#### [Problem to work on]
Please copy the legal digest excerpt again, starting at "Held, that the complainants" and ending at "January 10, 1874.", but replace "complainants" with "plaintiffs".

#### [Page excerpt]

RULE APPLIED IN RESPECT TO PROCEEDINGS IN THE COURTS OF A STATE IN REBELLION. While the existence of war closes the courts of each belligerent to the citzens of the other, it does not prevent the citizens of one belligerent from taking proceedings for the protection of their own property in their own courts, against the citizens of the other, whenever the latter can be reached by process.

Before the late civil war certain citizens of California and Illinois had brought suit in the circuit court of the United States in Texas against citizens of that State to quiet the title of the complainants to a tract of land there situated, and prevent harassing and vexatious litigation from a multiplicity of suits. On the 20th of June, 1866, a final decree was entered in that suit, the circuit court being then open in Texas, and active hostilities having there ceased, although the proclamation of the President announcing the close of the war in that State was not made until the 20th of August afterwards:

Held, that the complainants had a right to proceed in the circuit court of the United States to protect their property situated in Texas from seizure, invasion, or disturbance by citizens of that State, so soon as that court was opened, whether official proclamation was made or not of the cessation of hostilities. Masterson v. Howard, Chicago L. N., January 10, 1874.

See INSURANCE, 8.

WILL.

1. CONSTRUCTION.- Where a will provides that an executor is "to have the control and management of all the affairs of the farm devised, and of keeping together the property during the life of the widow, and keep her provided for so long as she shall live or remain his widow, and to sell and dispose of such property as may be in the judgment of the executor necessary, from time to time, in the management of the farm and for the comfortable support of the widow, and as soon as she ceases to be his widow the property is to be sold and the proceeds divided equally among his children and heirs, the same as at her death," &c., upon an election by the widow not to take under the will, upon the application of one of the heirs, an inquest was awarded. In re Birth, Legal Chronicle, January 3, 1874.

2. A DEVISE OF REAL ESTATE to the son of the testator, and “in case my son should die without leaving any issue, "" then the real estate to be sold," &c.: held, that the son took a defeasible estate, which terminated at his death. Hickman v. Blackmore, Legal Gazette, January 16, 1874.

#### [Collected data]
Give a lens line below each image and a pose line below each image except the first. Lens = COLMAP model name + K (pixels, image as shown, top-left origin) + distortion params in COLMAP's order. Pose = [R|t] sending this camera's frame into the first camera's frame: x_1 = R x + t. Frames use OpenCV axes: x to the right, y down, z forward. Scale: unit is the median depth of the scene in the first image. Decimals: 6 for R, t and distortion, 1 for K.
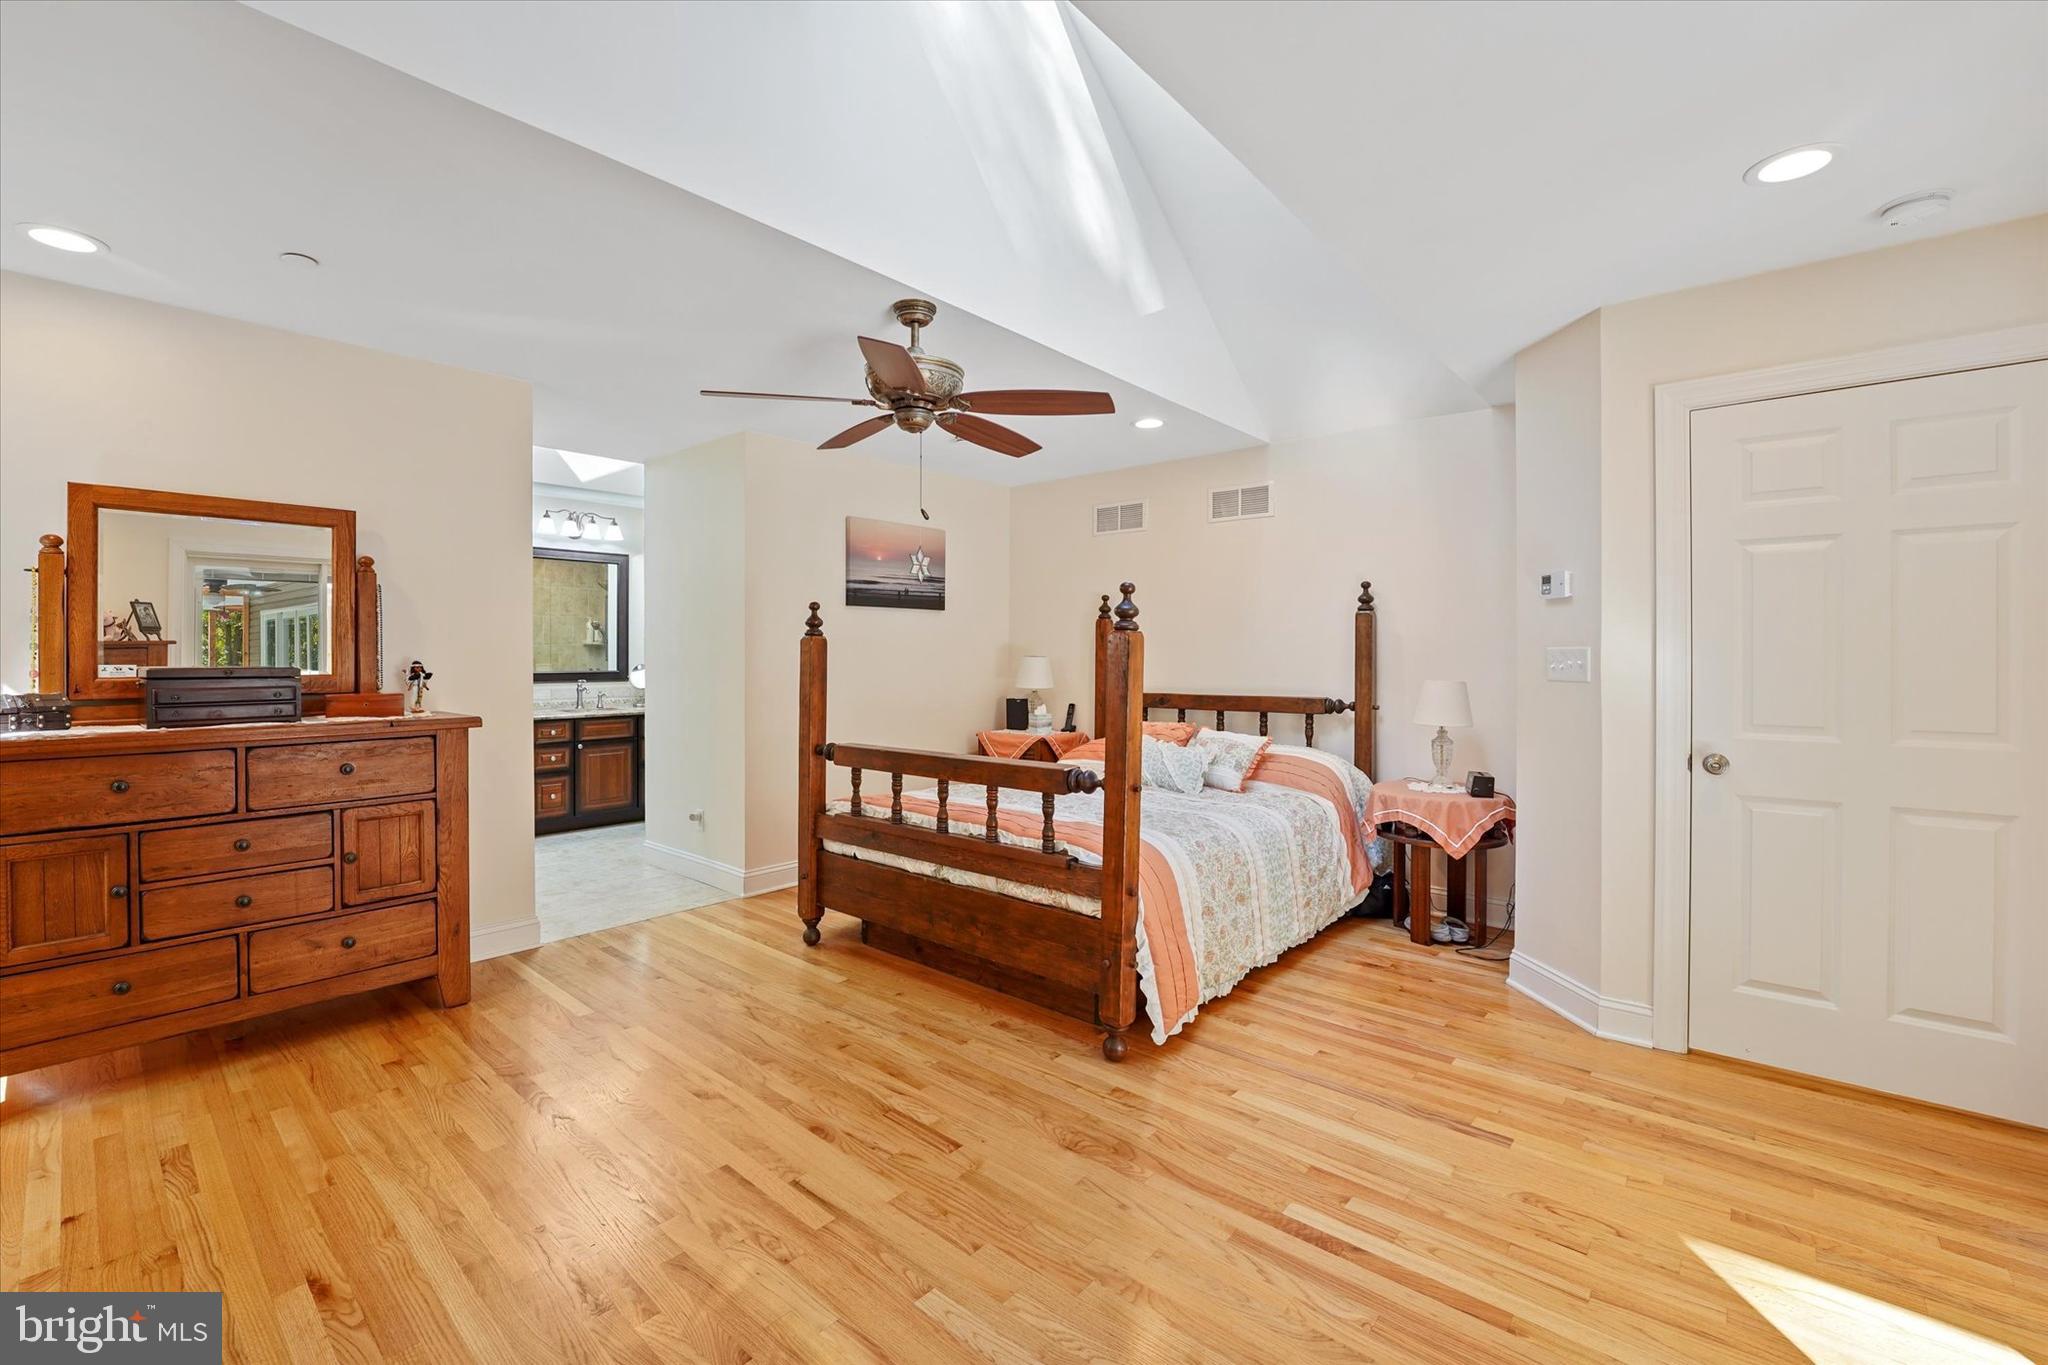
lens RADIAL K [[852.8, 0, 1025.5], [0, 852.8, 666.3], [0, 0, 1]] dist [-0.014934, -0.001610]
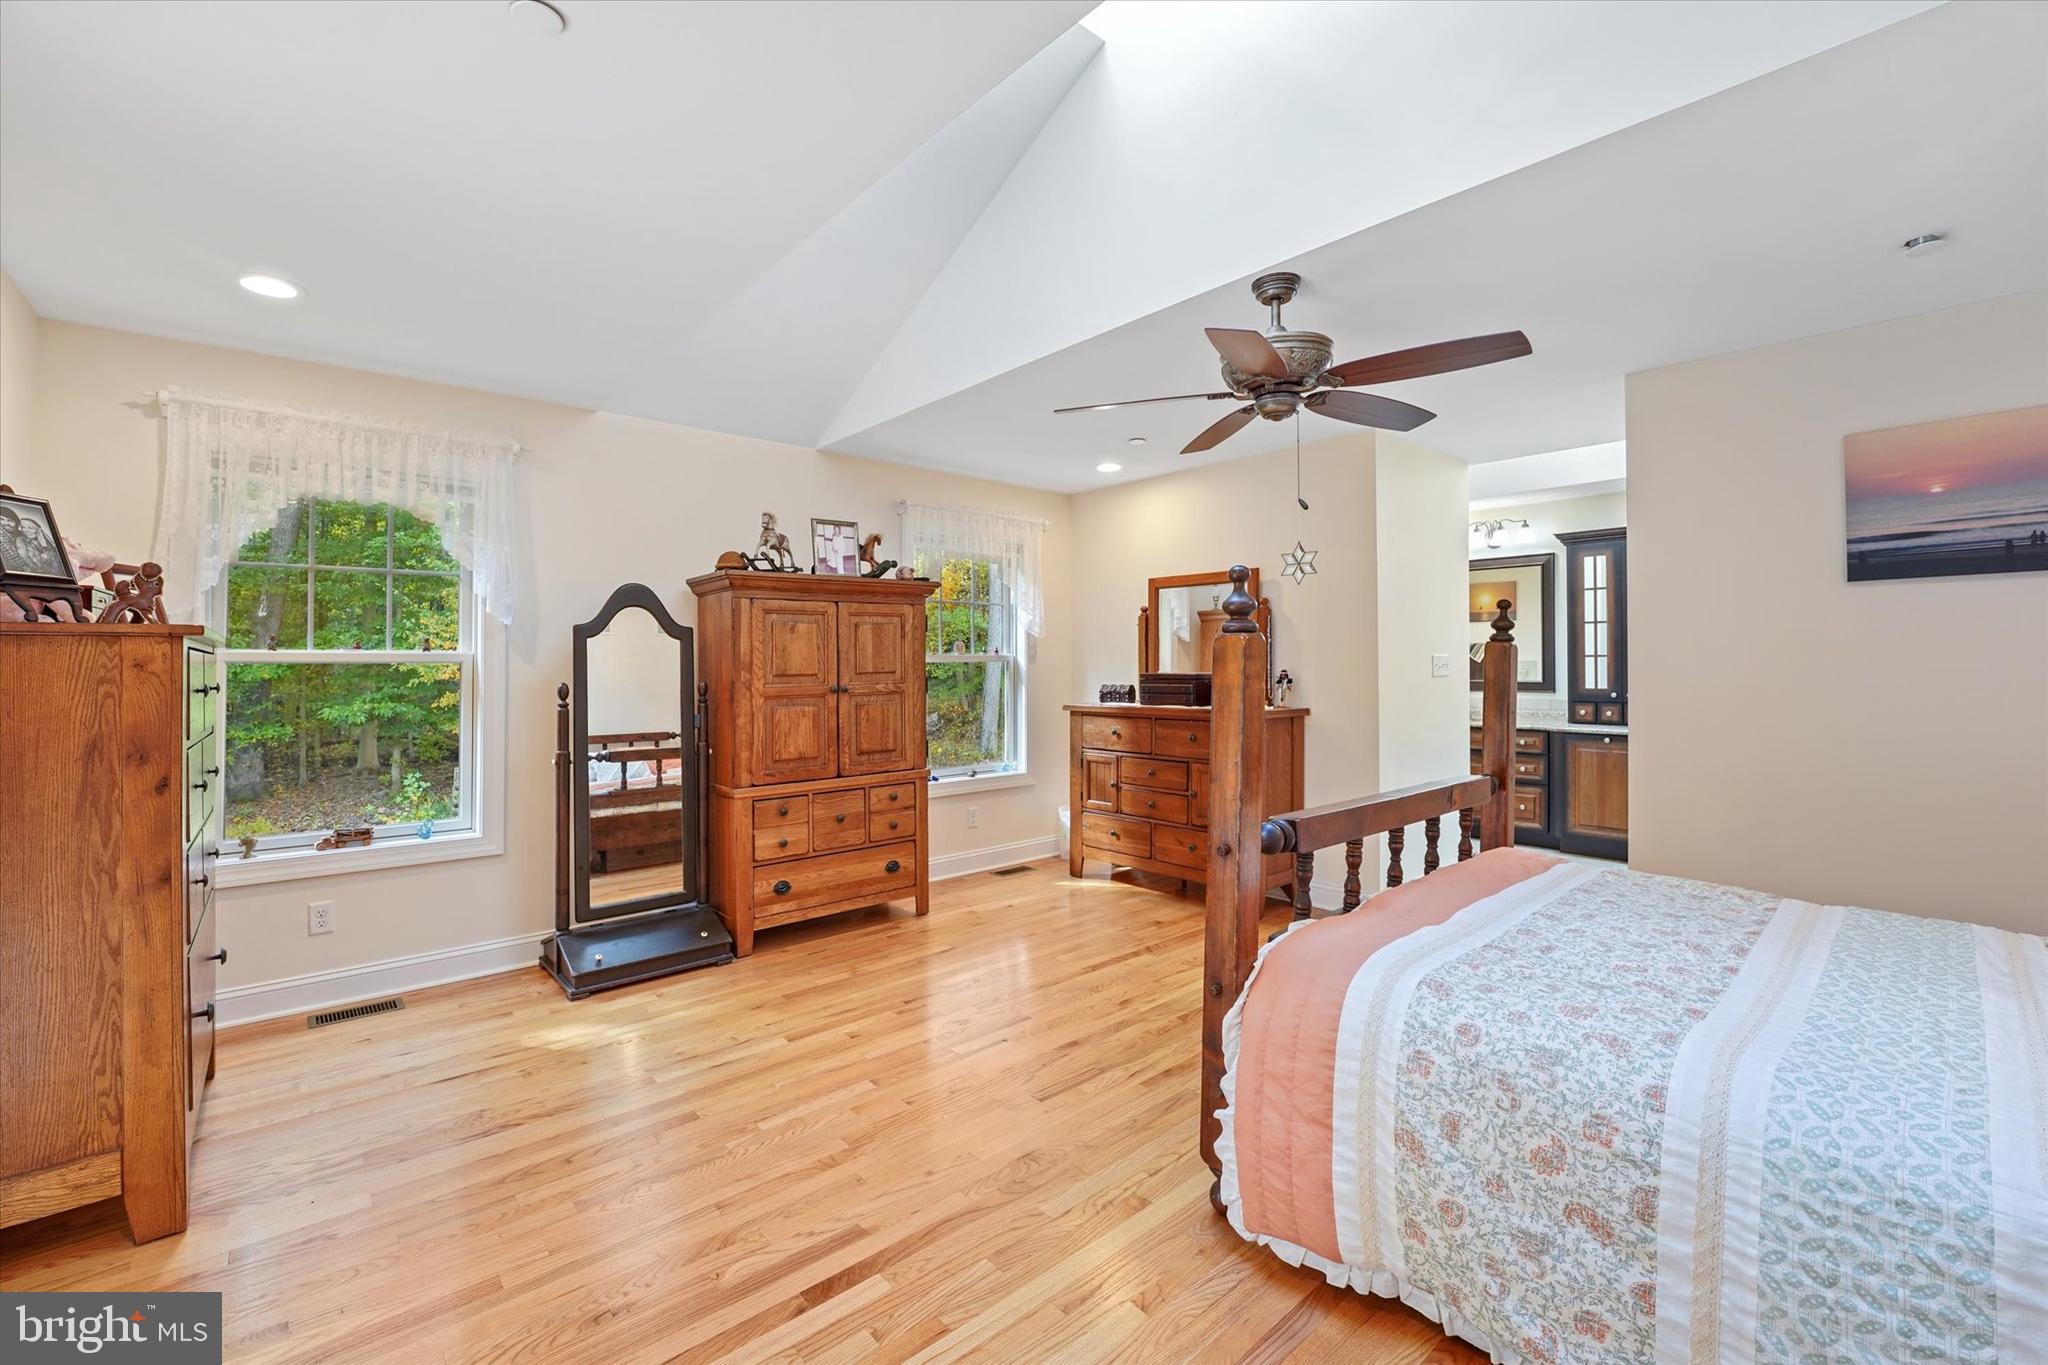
lens RADIAL K [[852.8, 0, 1007.8], [0, 852.8, 655.0], [0, 0, 1]] dist [-0.014934, -0.001610]
pose [[-0.135796, -0.011808, -0.990666, 0.899009], [-0.006921, 0.999916, -0.010970, -0.015322], [0.990713, 0.005367, -0.135867, 0.939883]]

#### [Written solution]
Held, that the plaintiffs had a right to proceed in the circuit court of the United States to protect their property situated in Texas from seizure, invasion, or disturbance by citizens of that State, so soon as that court was opened, whether official proclamation was made or not of the cessation of hostilities. Masterson v. Howard, Chicago L. N., January 10, 1874.